Quel brouhaha des premiers temps ! Puis un bateau ivre assez vite, les marins à la barre couverts de paquets de mer plus souvent qu’à leur tour, ont plutôt bu la tasse. Mais quelles rencontres aussi ! Un vrai melting pot non de la gauche de la gauche institutionnelle, convenue, mais de ce qui fait le bouillon de culture des expérimentations microscopiques, des luttes syndicales atypiques, des associations résistantes ou tout simplement des anonymes qui ne se satisfont pas des contrefaçons de meilleurs mondes possibles qu’on leur vend, et un grand désordre de choses à dire dans des langues qui ne se comprenaient pas toujours. Une Babel des colères !
Trop d’énergies s’y sont fait sentir, mais si, mais si… qui se sont retournées un peu les unes contre les autres faute d’arriver à entamer un peu du pouvoir sarkosiste, beaucoup contre le parti justement, parce que l’impatience était chauffée à blanc, l’espoir impératif jusqu’à l’intolérance, et les résultats chaotiques, imprécis, insuffisants, controversés : mais lesquels devait-on attendre ?
Des opportunistes ont hésité à venir, certain/es sont venu/es, ont humé l'air, changé d’avis, de cours : c’est qu’il y avait opportunité à saisir ! Des complotistes doctrinaires se sont fait coucous ratiocineurs et voudraient prospérer sur ce qu'ils croient être un cadavre. D'autres ont commencé à ployer devant l'ampleur du chantier et l'isolement du projet.
Tout cela rassemble trop et trop d’inédit pour qu’il n’en reste ni n’en sorte rien. L’expérience vécue a été forte ? l’amertume aussi ! Nous n’avons encore élucidé ni l’une ni l’autre. Laissons retomber les poussières. La crise du système s’aggrave. Le besoin de refaire quelque chose comme un NPA, en remettant l’ouvrage du « faire parti » sur le métier, cette fois à chaud, en réorganisant les espoirs, en mutualisant les colères… reste plus que jamais d’actualité et même plus encore qu’au lancement.

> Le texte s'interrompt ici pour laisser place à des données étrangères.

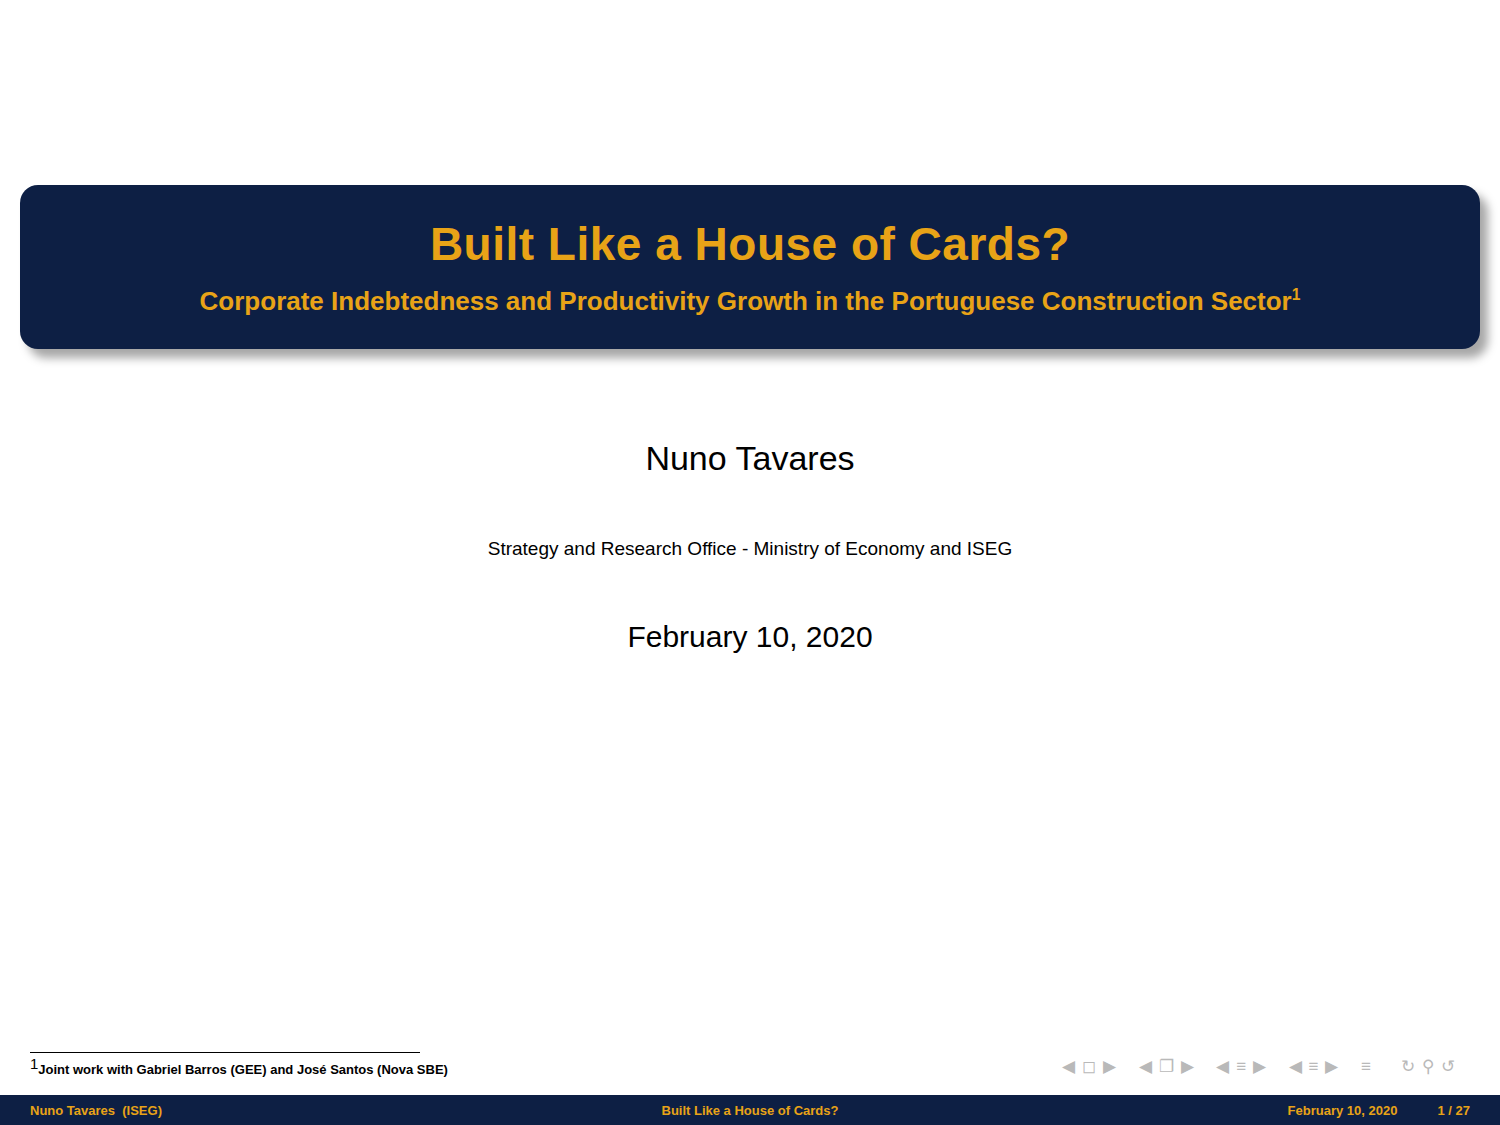Built Like a House of Cards?
Corporate Indebtedness and Productivity Growth in the Portuguese Construction Sector1
Nuno Tavares
Strategy and Research Office - Ministry of Economy and ISEG
February 10, 2020
1Joint work with Gabriel Barros (GEE) and José Santos (Nova SBE)
◀◻▶ ◀❐▶ ◀≡▶ ◀≡▶ ≡ ↻⚲↺
Nuno Tavares (ISEG)
Built Like a House of Cards?
February 10, 20201 / 27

Bien sûr, la riposte de la gauche institutionnelle a été cauteleuse et têtue (le PS a besoin d'une gauche à sa gauche, raisonnable). Pour de sempiternels objectifs grimés en renouveau, des caciques impénitents refont les mêmes figures de styles, grenouilles essoufflées, bœufs étiques, espérant séduire en sifflotant l’air de l’unité radicale comme ce joueur de flûte qui hypnotisait les enfants en trois notes. Les impostures (souvenons nous de l’engouement pour José Bové, alors antilibéral de choc !) de cette gauche molle de la gauche (!), ne tiennent pas le choc quand le cyclone social se déchaîne. Or le contre typhon se profile derrière le cataclysme financier qui fond sur l’Europe et la planète.
Donc, trop vite sans doute, nous verrons, l’expérience anticapitaliste s’avèrera précieuse sur ce qu’il faut faire et ne faut pas faire, féconde, vivace, pleine de renouveau. Il le faudra. Sauvée des eaux pour affronter la tempête qui vient.